When the media and the medical professionals, not to mention politicians, talk about things such as denying nutrition, hydration and/or oxygen to certain patients, think about this man in Liverpool, England, who had suffered from stomach cancer, was starved to death in a London hospice and after his death, was found to be cancer free! The news report states,“76 year-old Jack Jones had responded successfully to chemotherapy and surgery, but died of pneumonia two weeks after doctors at the Marie Curie Hospice ordered the withdrawal of food and hydration and all medication except painkillers in accordance with what is being called in British media the ‘death pathway.’”
No wonder Mrs. Jones is suing the hospice! What would you do? Could such draconian so-called palliative care measures be adopted in the USA? Would they be deemed cost-effective?
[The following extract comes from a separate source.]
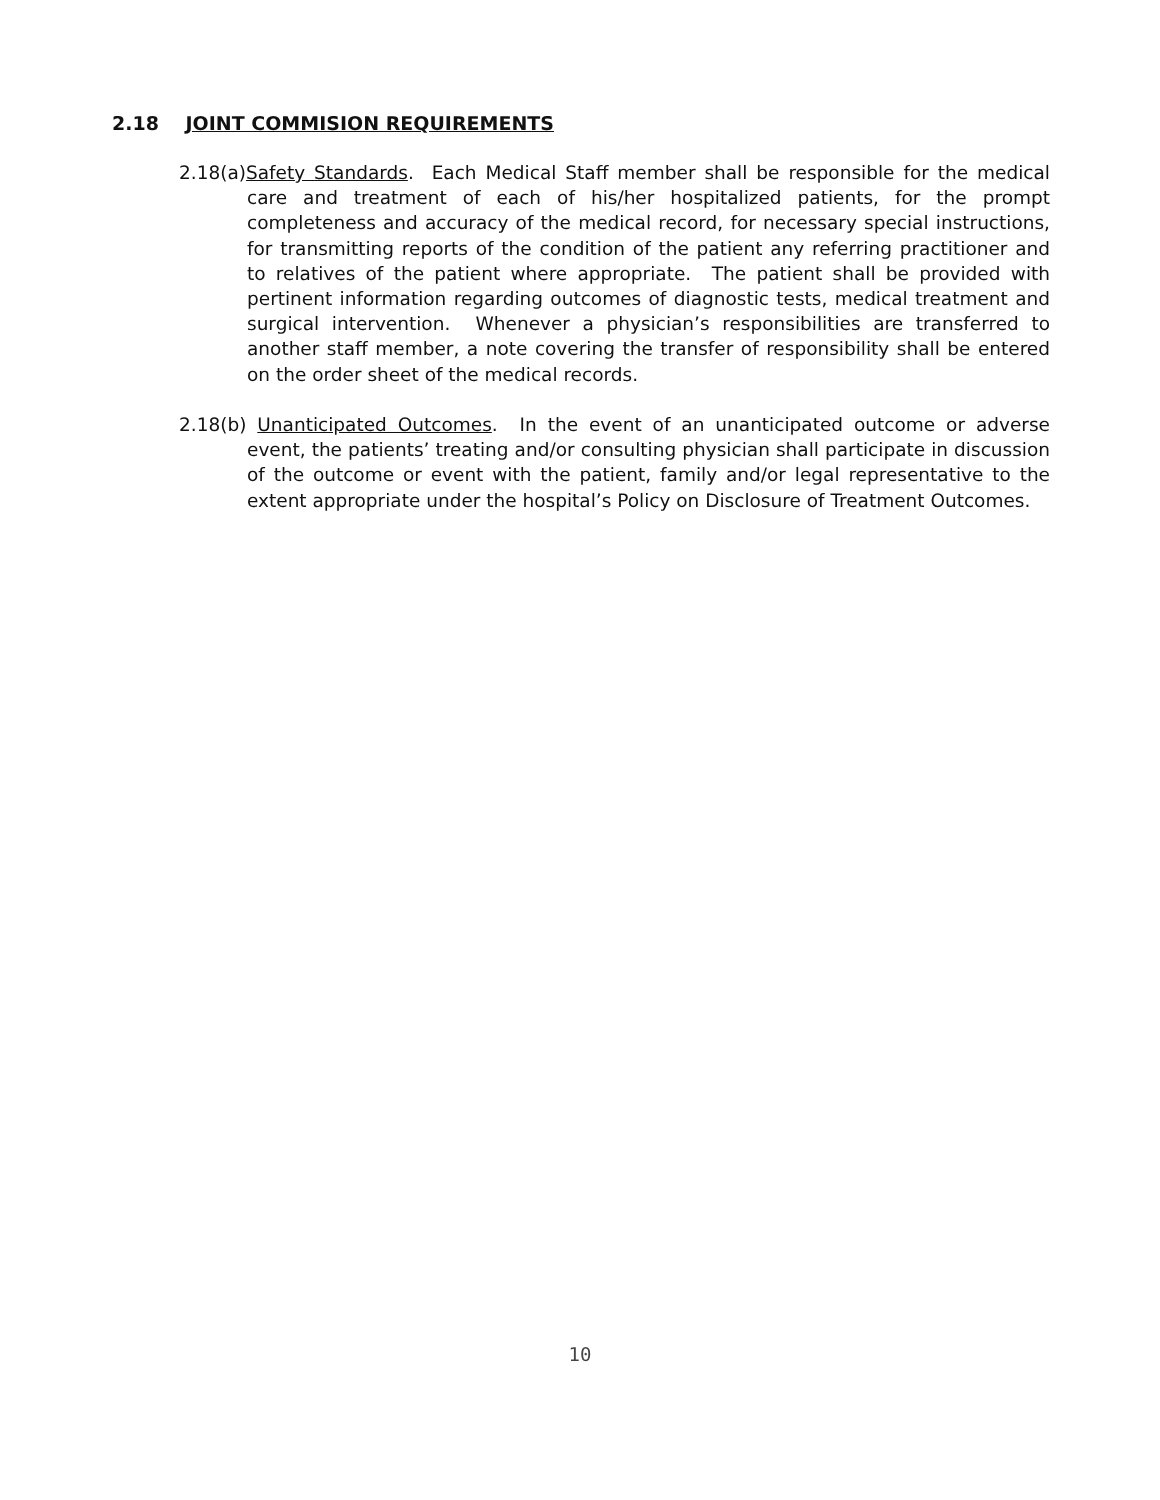2.18 JOINT COMMISION REQUIREMENTS
2.18(a)Safety Standards. Each Medical Staff member shall be responsible for the medical care and treatment of each of his/her hospitalized patients, for the prompt completeness and accuracy of the medical record, for necessary special instructions, for transmitting reports of the condition of the patient any referring practitioner and to relatives of the patient where appropriate. The patient shall be provided with pertinent information regarding outcomes of diagnostic tests, medical treatment and surgical intervention. Whenever a physician’s responsibilities are transferred to another staff member, a note covering the transfer of responsibility shall be entered on the order sheet of the medical records.
2.18(b) Unanticipated Outcomes. In the event of an unanticipated outcome or adverse event, the patients’ treating and/or consulting physician shall participate in discussion of the outcome or event with the patient, family and/or legal representative to the extent appropriate under the hospital’s Policy on Disclosure of Treatment Outcomes.
10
Well, as reported recently, such atrocities already do happen here. Bill Beckman, executive director of Illinois Right to Life Committee, reported the following in his blog on September 8:
A caller from Virginia today told me how her father died prematurely when a doctor and hospice decided 89 years was enough for him, since his quality of life had declined. This case begins on a positive note. A caring doctor and nurses helped this man overcome pneumonia successfully.
He was ready to go home and the family was ready to take him home when another doctor raised the issue of food aspiration, suggesting they could not take care of him on their own. The medical basis for this concern is unclear, but it created fear that affected the family’s decisions. Even though this patient had no terminal illness, the family ultimately accepted getting hospice involved.
Hospice wanted to give the patient morphine, even though he told them he was not in pain. Family members did not allow use of morphine at that time. With severe restrictions on food and water intake by mouth, he began showing symptoms of dehydration. Rather than offering an IV or feeding tube, hospice pushed morphine as the solution. When the dehydration began causing serious external symptoms, the family gave in to allow the morphine. Between the dehydration and the morphine, the patient died rather quickly.
The doctor and hospice justified the denial of sufficient food and water as observing the patient’s durable power of attorney for health care, which indicated he did not want to be kept alive by “extraordinary means.” That generic phrase allowed this patient to be denied food and water, leading to his death, even though he had no underlying terminal illness or condition.
Such anecdotal cases, coupled with public comments by political operatives such as Reich and state government proposals such as that of Florida, invite a second look at current discussions about “scarce medical resources” and “cost cutting.” Political considerations in life-and-death matters must not be based on the cruel proposition that one may save money at the expense of human lives.
This was the message of parents of children with disabilities who gathered with members of Congress on Capitol Hill recently. At their press conference, Congressman Trent Franks, whose deceased brother had Down syndrome, said, “A society is measured by how it cares for those who are down, in the shadows and in the twilight of death. Those in the shadows have the greatest things to say and God’s greatest gift is given to them.”
America’s response to the elderly, the terminally ill and the vulnerable must not be starvation, dehydration, suffocation or denial of basic, humane comfort care. But lest we forget, Taylor Caldwell’s fictional Lucifer reminds us, “Evil is madness and has no pity, and therefore it is confusion thrice compounded. Evil men possess no wits. They are easily led to believe what they wish to believe.”